The banking sector once again made a significant contribution to Switzerland’s prosperity in 2014. It generated around 6 percent of total economic performance and recorded net annual profit of CHF 7.4 bn. The sector employed over 104,000 people (full-time equivalents) and paid a total of CHF 2.6 bn in income taxes and taxes on earnings. An overview of the key figures for the 2014 business year:

  • The banks in Switzerland managed CHF 6,656 bn at the end of 2014. Compared to 2013, this represents an increase of CHF 518 bn. This rise is the result of an increase in securities holdings, savings and investment liabilities to customers, and time deposits. The banks also benefitted from strong inflows from emerging countries and transition countries in Europe. These inflows more than compensated for the decrease in assets from Western Europe arising from tax settlements.
  • The share of foreign assets under management continues to account for slightly over 50 percent. With a market share of 26 percent, the Swiss banking sector remains the global leader for cross-border wealth management.
  • Aggregate annual profit of the profitable institutions rose by 19.3 percent to CHF 14.2 bn. The losses generated by the unprofitable institutions also rose, by 25.9 percent to CHF 6.8 bn. The big banks and foreign-controlled group of banks were the primary drivers behind the annual profits and losses. The banks paid taxes amounting to CHF 2.6 bn (a 36.8% increase year-on-year).
  • Lending by banks in Switzerland to companies and private individuals remained intact. The domestic credit volume amounted to CHF 1,072.5 bn. This corresponds with a moderate increase compared to the previous year. Domestic loans rose by 3.6 percent, which represents a less significant increase than in the previous three years. This is likely also due to the measures introduced in the mortgage lending segment, including the amendments to the self-regulation of the banks.
  • The banks’ balance sheet total rose by 6.8 percent to CHF 3,041.7 bn, predominantly due to the expansion of foreign positions held by the big banks and the rise in mortgage lending.
  • At the end of 2014, the banks in Switzerland employed 104,053 people. Staff levels decreased by 1,682 jobs or 1.6 percent in 2014. This reflects the more difficult economic and regulatory framework conditions faced by the banks. The average unemployment rate in the Swiss banking sector was 2.5 percent, and therefore significantly below that of the overall economy (3.2%). According to an SBA survey, the banks expect the employment trend to remain unchanged or improve slightly in the second half of 2015.

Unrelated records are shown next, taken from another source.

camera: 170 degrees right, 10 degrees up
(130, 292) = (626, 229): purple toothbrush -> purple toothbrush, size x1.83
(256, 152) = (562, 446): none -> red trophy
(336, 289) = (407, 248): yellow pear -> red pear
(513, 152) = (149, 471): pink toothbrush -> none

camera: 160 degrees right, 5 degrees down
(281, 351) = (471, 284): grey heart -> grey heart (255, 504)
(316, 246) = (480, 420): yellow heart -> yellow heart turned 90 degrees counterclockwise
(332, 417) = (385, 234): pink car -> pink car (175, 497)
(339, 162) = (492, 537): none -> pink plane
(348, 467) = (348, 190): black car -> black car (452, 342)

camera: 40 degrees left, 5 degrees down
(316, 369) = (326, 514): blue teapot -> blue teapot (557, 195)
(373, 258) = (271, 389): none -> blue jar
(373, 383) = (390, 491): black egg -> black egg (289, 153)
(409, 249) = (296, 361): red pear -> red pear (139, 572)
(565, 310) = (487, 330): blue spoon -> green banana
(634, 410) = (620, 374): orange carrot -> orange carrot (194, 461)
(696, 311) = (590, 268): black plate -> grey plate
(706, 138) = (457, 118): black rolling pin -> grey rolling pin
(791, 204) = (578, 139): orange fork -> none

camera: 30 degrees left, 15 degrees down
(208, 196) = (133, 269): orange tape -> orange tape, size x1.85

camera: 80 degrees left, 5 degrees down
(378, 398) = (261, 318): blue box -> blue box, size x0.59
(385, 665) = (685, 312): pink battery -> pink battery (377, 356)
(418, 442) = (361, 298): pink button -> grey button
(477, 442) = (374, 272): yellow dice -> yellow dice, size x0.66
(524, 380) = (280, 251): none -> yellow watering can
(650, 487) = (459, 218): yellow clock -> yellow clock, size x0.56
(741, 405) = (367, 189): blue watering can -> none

Challenges stimulate structural Change

2014 presented numerous challenges for the banks in Switzerland, which had a negative impact on costs and margins. This situation, combined with the rapid developments in the digitalisation segment, is likely to lead to further structural change and consolidation in the banking sector. While there were still 283 banking institutions operating in Switzerland in 2013, the number decreased to 275 at the end of 2014. The number of institutions therefore decreased by eight.

The Swiss National Bank’s (SNB) decision in January 2015 to lift the minimum euro exchange rate and introduce negative interest rates on sight deposit accounts places a particularly heavy burden on the banks in Switzerland. On the one hand, as an export industry, they are affected by the high franc exchange rate. On the other hand, the negative interest rates have an adverse effect on the business activities of the banks, in particular for those with a domestic focus.

Strengthening the Swiss capital market and improving framework conditions

A balanced relationship between capital market and credit financing is beneficial when it comes to ensuring sufficient financial resources for companies in all phases of the economic cycle. Traditionally, credit financing – particularly for the financing of small and medium sized companies – has been the predominant form of financing in Switzerland; debt financing on the capital market (e.g. through issuances) is the exception. In international comparison, momentum in the Swiss capital market has seen weak development due to unattractive framework conditions, in particular for foreign issuers. In order to stimulate this business, focus must be placed on the following areas: abolition of the withholding tax and the stamp tax on issuance, introduction of the paying agent principle and sustainable solutions for Coco bonds (contingent convertible bonds). A further measure for increasing the appeal of the Swiss capital market is the creation of a hub for foreign exchange trading of the Chinese currency, the renminbi, which is well underway thanks to the endeavours of the SBA.

Information for editors

The Swiss Bankers Association’s (SBA) annual Banking Barometer brings together the key figures and developments in the Swiss banking centre. The study is based on data from the SNB as well as the results of surveys conducted with member institutions. The study will be presented to the public today at 9.30 a.m. in Zurich.